Starting Tuesday, hunters who kill a wolf in a specific area of the North Slave will receive $900 plus payments for pelts.
A harvest program has been active across the territory since 2010, one of the actions the GNWT and Indigenous partners are taking to support the traditional economy and respond to dwindling caribou populations. However, after the government heard from North Slave communities that previous payments were not enough to encourage wolf harvesting, they upped the amount.
Effective immediately, the payment is now $900 per wolf carcass, as well as $400 if pelts meet traditional or taxidermy standards and an added $350 if pelts meet the ‘prime fur bonus’ under the Genuine Mackenzie Valley Fur Program (GMVFP).

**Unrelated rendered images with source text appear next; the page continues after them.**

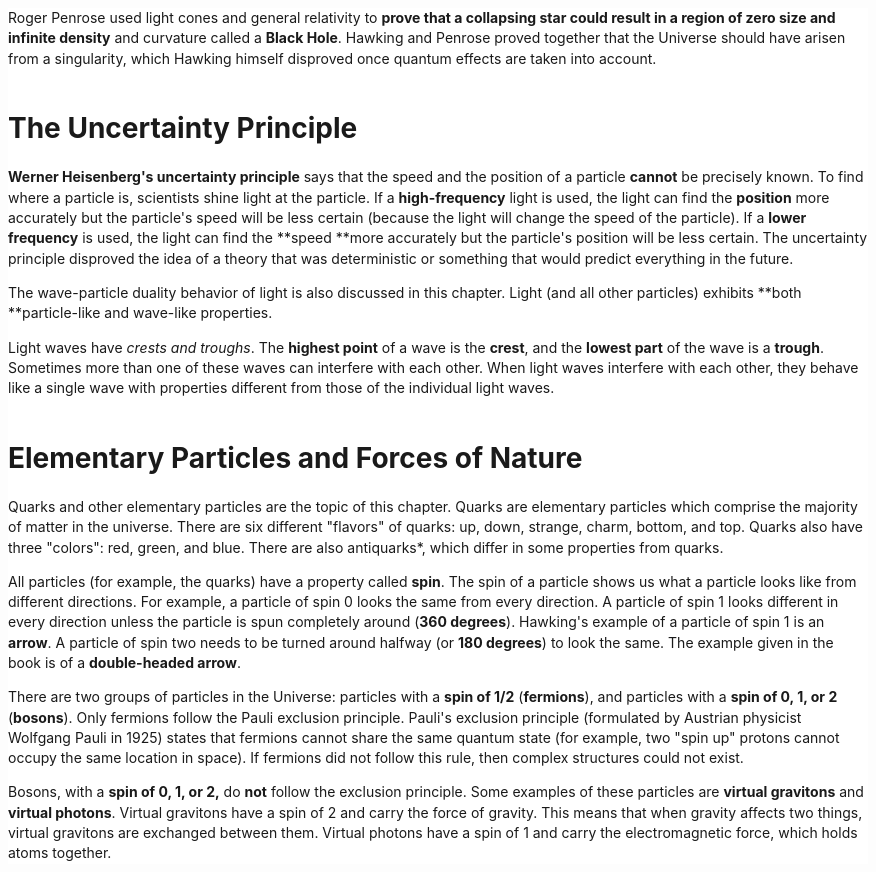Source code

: Roger Penrose used light cones and general relativity to **prove **that a **collapsing star** could result in a region of** zero size and infinite density** and curvature called a **Black Hole**. Hawking and Penrose proved together that the Universe should have arisen from a singularity, which <span >Hawking himself disproved once quantum effects are taken into account</span>.


# The Uncertainty Principle

**Werner Heisenberg's uncertainty principle** says that the <span >speed and the position of a particle **cannot** be precisely known</span>. To find where a particle is, scientists shine light at the particle. If a **high-frequency** light is used, the light can find the **position** more accurately <span >but the particle's speed will be less certain</span> (because the light will change the speed of the particle). If a **lower frequency** is used, the light can find the **speed **more accurately <span >but the particle's position will be less certain</span>. The uncertainty principle disproved the idea of a theory that was deterministic or something that would predict everything in the future.<br />

The wave-particle duality behavior of light is also discussed in this chapter. Light (and all other particles) exhibits **both **particle-like and wave-like properties. <br />

Light waves have _crests and troughs_. The **highest point** of a wave is the **crest**, and the **lowest part** of the wave is a **trough**. Sometimes more than one of these waves can interfere with each other. When light waves interfere with each other, they behave like a single wave with properties different from those of the individual light waves.


# Elementary Particles and Forces of Nature

Quarks and other elementary particles are the topic of this chapter. Quarks are elementary particles which comprise the majority of matter in the universe. There are six different "flavors" of quarks: up, down, strange, charm, bottom, and top. Quarks also have three "colors": red, green, and blue. There are also antiquarks*, which differ in some properties from quarks. <br />

All particles (for example, the quarks) have a property called **spin**. The spin of a particle shows us <span >what a particle looks like from different directions</span>. For example, a particle of spin 0 looks the same from every direction. A particle of spin 1 looks different in every direction unless the particle is spun completely around (**360 degrees**). Hawking's example of a particle of spin 1 is an **arrow**. A particle of spin two needs to be turned around halfway (or **180 degrees**) to look the same. The example given in the book is of a **double-headed arrow**.<br />

There are two groups of particles in the Universe: particles with a **spin of 1/2** (**fermions**), and particles with a **spin of 0, 1, or 2** (**bosons**). Only fermions follow the Pauli exclusion principle. Pauli's exclusion principle (formulated by Austrian physicist Wolfgang Pauli in 1925) states that fermions cannot share the same quantum state (for example, two "spin up" protons cannot occupy the same location in space). If fermions did not follow this rule, then complex structures could not exist.<br />

Bosons, with a **spin of 0, 1, or 2,** do **not** follow the exclusion principle. Some examples of these particles are **virtual gravitons** and **virtual photons**. Virtual gravitons have a spin of 2 and carry the force of gravity. This means that when gravity affects two things, virtual gravitons are exchanged between them. Virtual photons have a spin of 1 and carry the electromagnetic force, which holds atoms together.<br />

These new amounts apply only in a specific area, where the GNWT says there are both tundra wolves and migrating barren-ground caribou. The community of Wekweeti and the Ekati and Diavik mines fall within this area.
In other parts of the territory, incentives will continue to be $200 for a skinned wolf, $400 for pelts prepared to traditional standards and additional $350 if pelts meet the Mackenzie Valley Fur Program’s ‘prime fur bonus’.
Minister of Environment and Natural Resources Robert C. McLeod says the increased incentive serves several purposes.
“Increasing existing incentives for wolf harvesting in the Bathurst and Bluenose-East caribou range will help to support the recovery of the declining herds while also enhancing the local traditional economy, facilitating scientific research, and creating educational opportunities for NWT students,” McLeod states.
Carcasses collected as part of the program will be ‘analyzed’ to improve scientific knowledge of wolves, the GNWT states.